In their paper titled ‘JFK and dark tourism: A fascination with assassination’ published in the International Journal of Heritage Studies, the duo used the term to describe the phenomena which encompasses the “presentation and consumption (by visitors) of real and commodified death and disaster sites.”
Events such as the eruption of Mount Pinatubo in the Philippines in 1991 and the tsunami which hit the Indonesian city of Aceh in 2004 were traumatic individual experiences for the people affected by the calamities, but they are also socio‐cultural phenomenon which the public can relive today if they visit the museums that have been set up to commemorate these two natural disasters.
While the desire to learn more about important events and understand the history that surrounds them seems to be the key driver for such tourism, the educational mission of such attractions have to be balanced with a variety of other issues.
Although Foley and Lennon stress that dark tourism raises ethical issues over the status and nature of objects, the extent of their interpretation, the appropriate political and managerial response and the nature of the experience as perceived by visitors, victims (and their relatives) and local residents, the duo also note that ‘dark’ events come with the possibility of exploitation for economic considerations.
In addition, rising visitor numbers thanks to media promotions, connectivity improvements and cheaper transportation costs come with problems such as the desecration of sites and an increase in locals trying to make money off these attractions.
Visitors to a World War II tunnel in the Indonesian city of Bukittinggi have complained about unreasonable fees by guides, some of whom lacked the historical facts surrounding the attraction the Japanese built with forced labour. While inept tour guides can be found across the world, misrepresenting history – especially when it comes to sensitive issues such as World War II – is bound to create a poor impression of the whole trip.
While tourists may be eager to learn more about life-altering tragedies by visiting sites, it is vital that this is done with the utmost of respect.

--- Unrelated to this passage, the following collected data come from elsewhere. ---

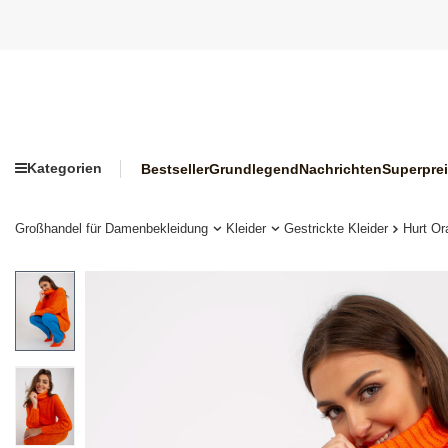
Kategorien
Bestseller
Grundlegend
Nachrichten
Superpre
Großhandel für Damenbekleidung
Kleider
Gestrickte Kleider
Hurt Or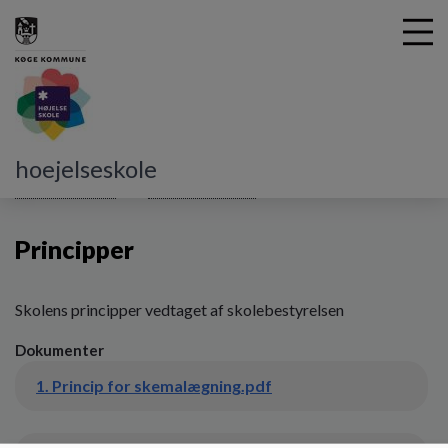
G
hoejelseskole
å
Alt det praktiske
Skolebestyrelsen
Principper
t
i
Principper
l
h
o
v
Skolens principper vedtaget af skolebestyrelsen
e
Dokumenter
d
i
1. Princip for skemalægning.pdf
n
d
h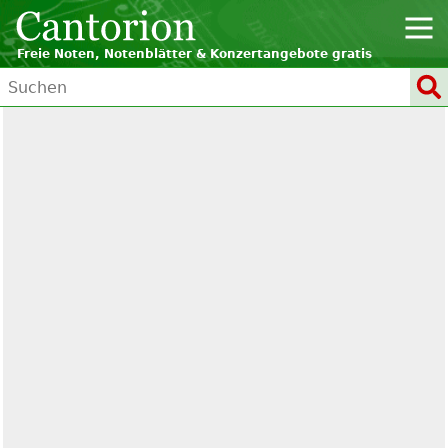
Freie Noten, Notenblätter & Konzertangebote gratis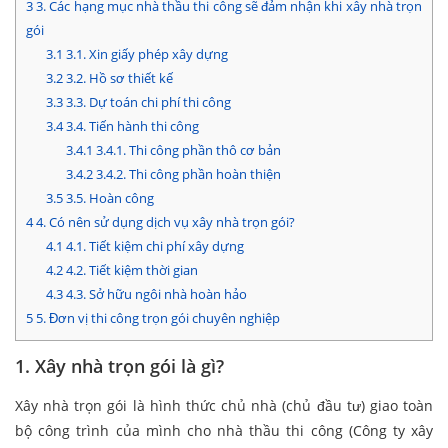
3
3. Các hạng mục nhà thầu thi công sẽ đảm nhận khi xây nhà trọn
gói
3.1
3.1. Xin giấy phép xây dựng
3.2
3.2. Hồ sơ thiết kế
3.3
3.3. Dự toán chi phí thi công
3.4
3.4. Tiến hành thi công
3.4.1
3.4.1. Thi công phần thô cơ bản
3.4.2
3.4.2. Thi công phần hoàn thiện
3.5
3.5. Hoàn công
4
4. Có nên sử dụng dịch vụ xây nhà trọn gói?
4.1
4.1. Tiết kiệm chi phí xây dựng
4.2
4.2. Tiết kiệm thời gian
4.3
4.3. Sở hữu ngôi nhà hoàn hảo
5
5. Đơn vị thi công trọn gói chuyên nghiệp
1. Xây nhà trọn gói là gì?
Xây nhà trọn gói là hình thức chủ nhà (chủ đầu tư) giao toàn
bộ công trình của mình cho nhà thầu thi công (Công ty xây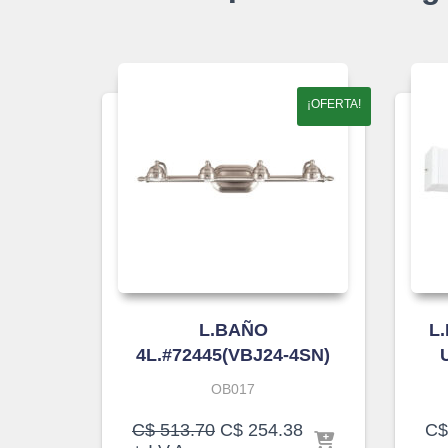
¡OFERTA!
L.BAÑO
L
4L.#72445(VBJ24-4SN)
OB017
El
El
C$
513.70
C$
254.38
C$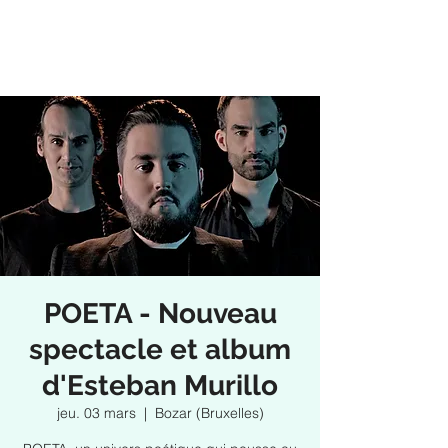
POETA - Nouveau
spectacle et album
d'Esteban Murillo
jeu. 03 mars
  |  
Bozar (Bruxelles)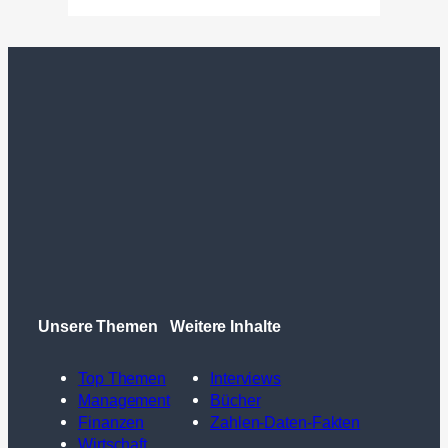
Unsere Themen
Weitere Inhalte
Top Themen
Interviews
Management
Bücher
Finanzen
Zahlen-Daten-Fakten
Wirtschaft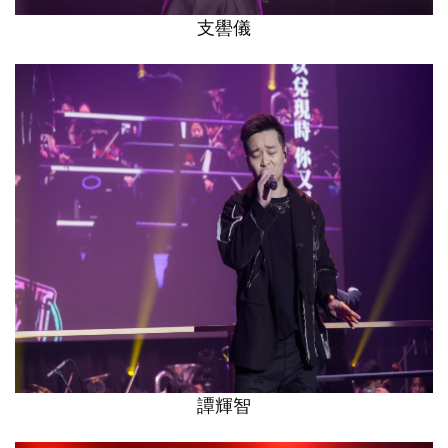
支嚳儀
譚輝智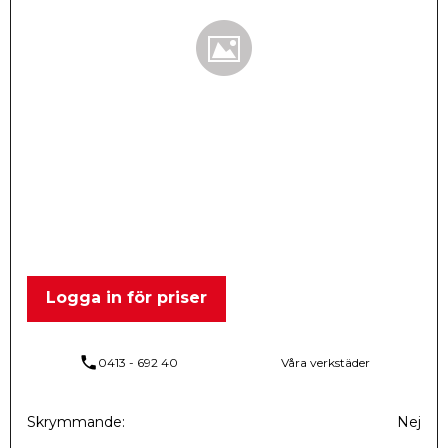
Logga in för priser
phone
0413 - 692 40
Våra verkstäder
Skrymmande
Nej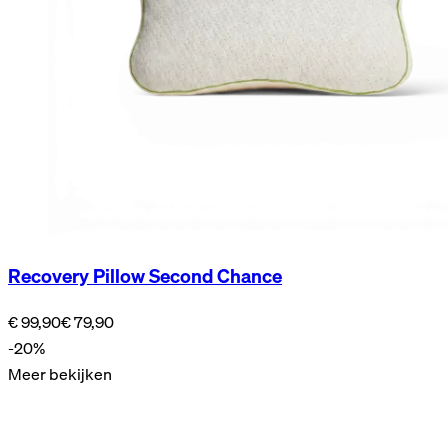
Recovery Pillow Second Chance
€ 99,90
€ 79,90
-20%
Meer bekijken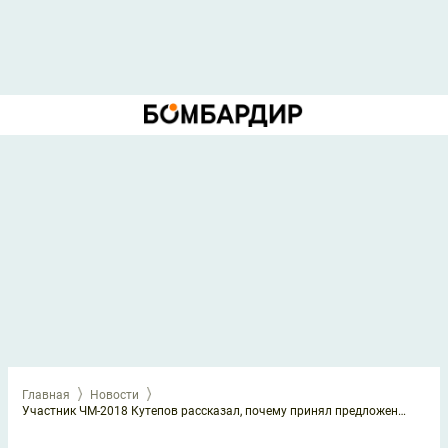
Главная
Новости
Участник ЧМ-2018 Кутепов рассказал, почему принял предложение из Второй лиги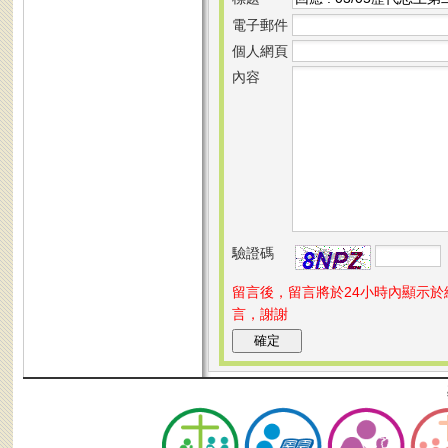
電子郵件
個人網頁
內容
驗證碼
留言後，留言將於24小時內顯示
言，謝謝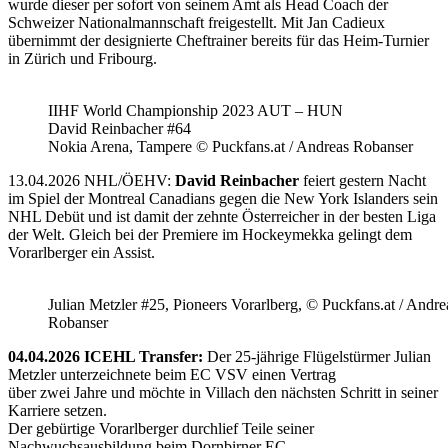
wurde dieser per sofort von seinem Amt als Head Coach der
Schweizer Nationalmannschaft freigestellt. Mit Jan Cadieux
übernimmt der designierte Cheftrainer bereits für das Heim-Turnier
in Zürich und Fribourg.
IIHF World Championship 2023 AUT – HUN
David Reinbacher #64
Nokia Arena, Tampere © Puckfans.at / Andreas Robanser
13.04.2026 NHL/ÖEHV:
David Reinbacher
feiert gestern Nacht
im Spiel der Montreal Canadians gegen die New York Islanders sein
NHL Debüt und ist damit der zehnte Österreicher in der besten Liga
der Welt. Gleich bei der Premiere im Hockeymekka gelingt dem
Vorarlberger ein Assist.
Julian Metzler #25, Pioneers Vorarlberg, © Puckfans.at / Andre
Robanser
04.04.2026 ICEHL Transfer:
Der 25-jährige Flügelstürmer Julian
Metzler unterzeichnete beim EC VSV einen Vertrag
über zwei Jahre und möchte in Villach den nächsten Schritt in seiner
Karriere setzen.
Der gebürtige Vorarlberger durchlief Teile seiner
Nachwuchsausbildung beim Dornbirner EC,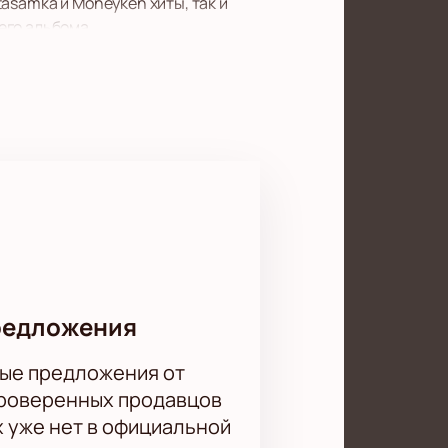
asamka и Moneyken хиты, так и
его альбома.
слышать хиты любимых
оклонникам на сцене.
бностях.
редложения
ые предложения от
проверенных продавцов
х уже нет в официальной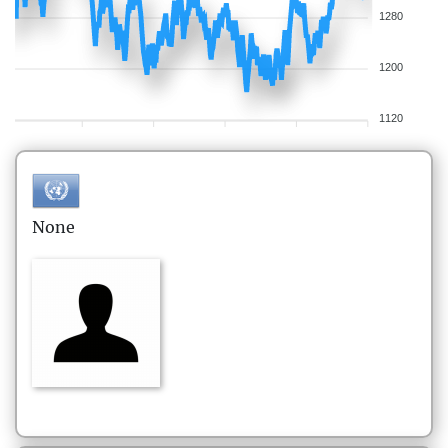
1280
1200
1120
None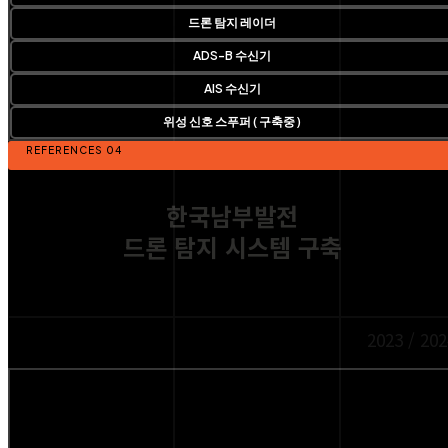
드론 탐지 레이더
ADS-B 수신기
AIS 수신기
위성 신호 스푸퍼 ( 구축중 )
REFERENCES 04
한국남부발전
드론 탐지 시스템 구축
2023 / 202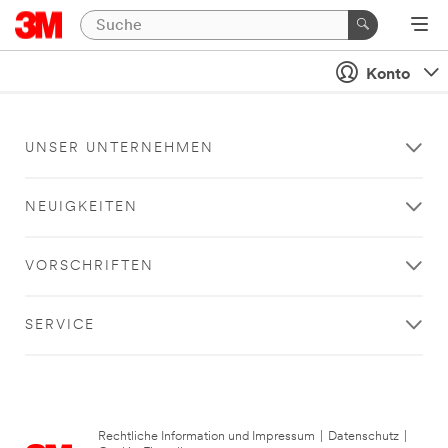
Konto
UNSER UNTERNEHMEN
NEUIGKEITEN
VORSCHRIFTEN
SERVICE
Rechtliche Information und Impressum
|
Datenschutz
|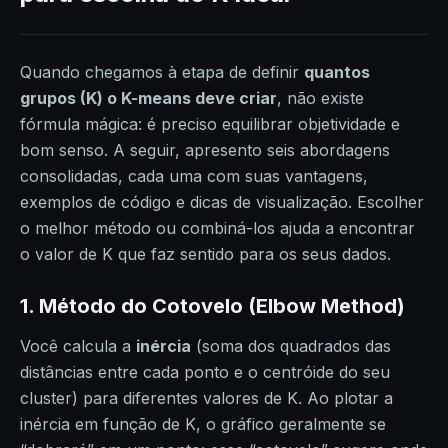
Quando chegamos à etapa de definir
quantos
grupos (K) o K-means deve criar
, não existe
fórmula mágica: é preciso equilibrar objetividade e
bom senso. A seguir, apresento seis abordagens
consolidadas, cada uma com suas vantagens,
exemplos de código e dicas de visualização. Escolher
o melhor método ou combiná-los ajuda a encontrar
o valor de K que faz sentido para os seus dados.
1. Método do Cotovelo (Elbow Method)
Você calcula a
inércia
(soma dos quadrados das
distâncias entre cada ponto e o centróide do seu
cluster) para diferentes valores de K. Ao plotar a
inércia em função de K, o gráfico geralmente se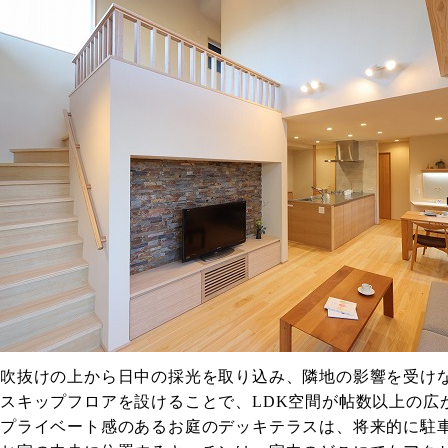
吹抜けの上から日中の採光を取り込み、隣地の影響を受け
スキップフロアを設けることで、LDK空間が帖数以上の広
プライベート感のあるお庭のデッキテラスは、将来的に駐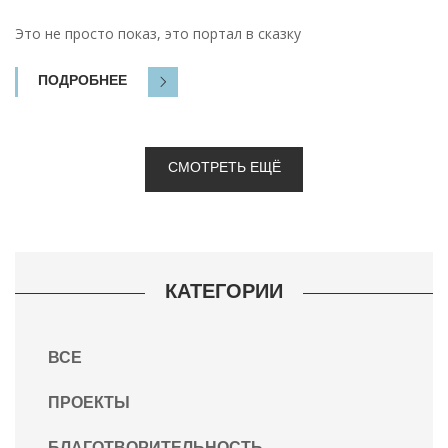
Это не просто показ, это портал в сказку
ПОДРОБНЕЕ
СМОТРЕТЬ ЕЩЁ
КАТЕГОРИИ
ВСЕ
ПРОЕКТЫ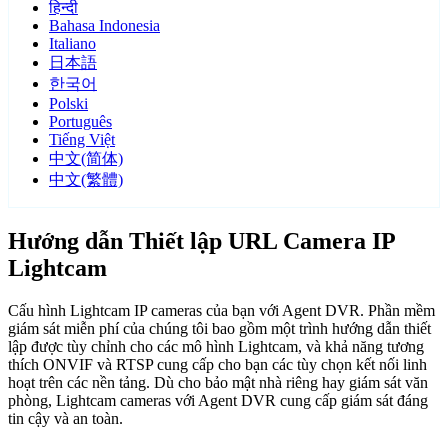
हिन्दी
Bahasa Indonesia
Italiano
日本語
한국어
Polski
Português
Tiếng Việt
中文(简体)
中文(繁體)
Hướng dẫn Thiết lập URL Camera IP
Lightcam
Cấu hình Lightcam IP cameras của bạn với Agent DVR. Phần mềm
giám sát miễn phí của chúng tôi bao gồm một trình hướng dẫn thiết
lập được tùy chỉnh cho các mô hình Lightcam, và khả năng tương
thích ONVIF và RTSP cung cấp cho bạn các tùy chọn kết nối linh
hoạt trên các nền tảng. Dù cho bảo mật nhà riêng hay giám sát văn
phòng, Lightcam cameras với Agent DVR cung cấp giám sát đáng
tin cậy và an toàn.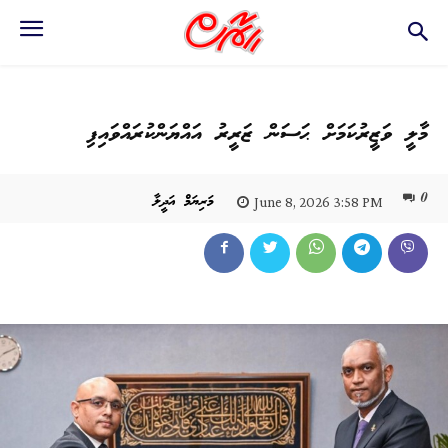
މާލީ ވަޒީރުކަމަށް ޙަސަން ޒަރީރު އައްޔަންކުރައްވައިފި
0
މަރިޔަމް އަދީލާ
June 8, 2026 3:58 PM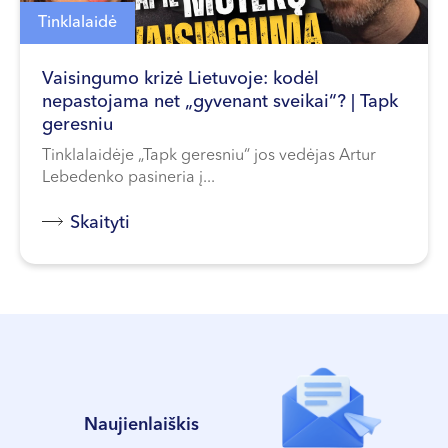
Tinklalaidė
Vaisingumo krizė Lietuvoje: kodėl
nepastojama net „gyvenant sveikai“? | Tapk
geresniu
Tinklalaidėje „Tapk geresniu“ jos vedėjas Artur
Lebedenko pasineria į...
Skaityti
Naujienlaiškis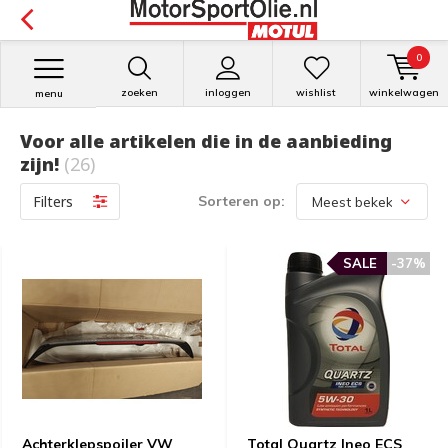
0
zoeken
inloggen
wishlist
winkelwagen
menu
Voor alle artikelen die in de aanbieding
zijn!
(26)
Filters
Sorteren op:
SALE
-37%
Achterklepspoiler VW
Total Quartz Ineo ECS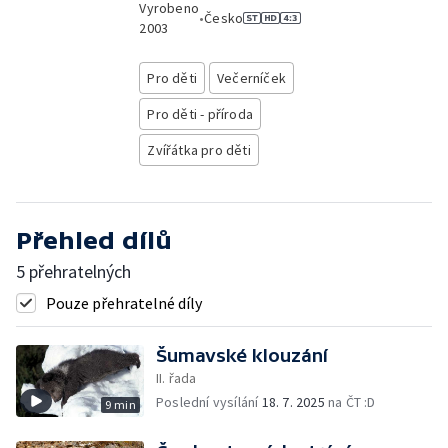
Vyrobeno
•
Česko
2003
Pro děti
Večerníček
Pro děti - příroda
Zvířátka pro děti
Přehled dílů
5 přehratelných
Pouze přehratelné díly
Šumavské klouzání
II. řada
Poslední vysílání
18. 7. 2025
na ČT :D
9 min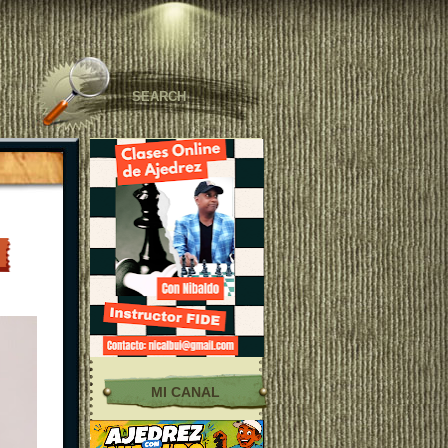
MI CANAL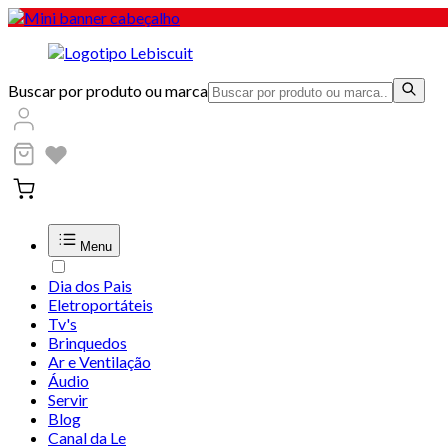
Buscar por produto ou marca
Menu
Dia dos Pais
Eletroportáteis
Tv's
Brinquedos
Ar e Ventilação
Áudio
Servir
Blog
Canal da Le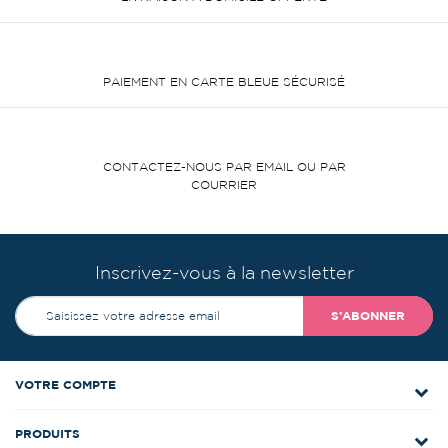
PAIEMENT EN CARTE BLEUE SÉCURISÉ
CONTACTEZ-NOUS PAR EMAIL OU PAR
COURRIER
Inscrivez-vous à la newsletter
S’ABONNER
VOTRE COMPTE
PRODUITS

Take for example the Sunda Strait tsunami which killed more than 400 people in the Banten and Lampung regions of Indonesia last December. While the carnage and destruction was reported across the world, the tsunami was also infamous for another reason; the number of Indonesian selfie-seekers keen on using the wreckage-strewn landscape as backdrops.
Travelling for hours from neighbouring cities such as Jakarta and Cilegon, these visitors had no qualms about posting photos on social media of themselves posing in front of flooded fields scattered with wrecked cars and farm equipment just days after the disaster – with local residents understandably expressing their “disappointment’ with their behaviour.
Visitors at the S-21 extermination camp in Phnom Penh have been known to spray graffiti on photos of certain Khmer Rouge leaders or collect pieces of human bones as souvenirs.
While there will always be some degree of doubt as to whether dark tourism should be celebrated for its historic value or condemned for being culturally insensitive, the commoditisation of death and disaster raises questions which some tourists may never find answers to.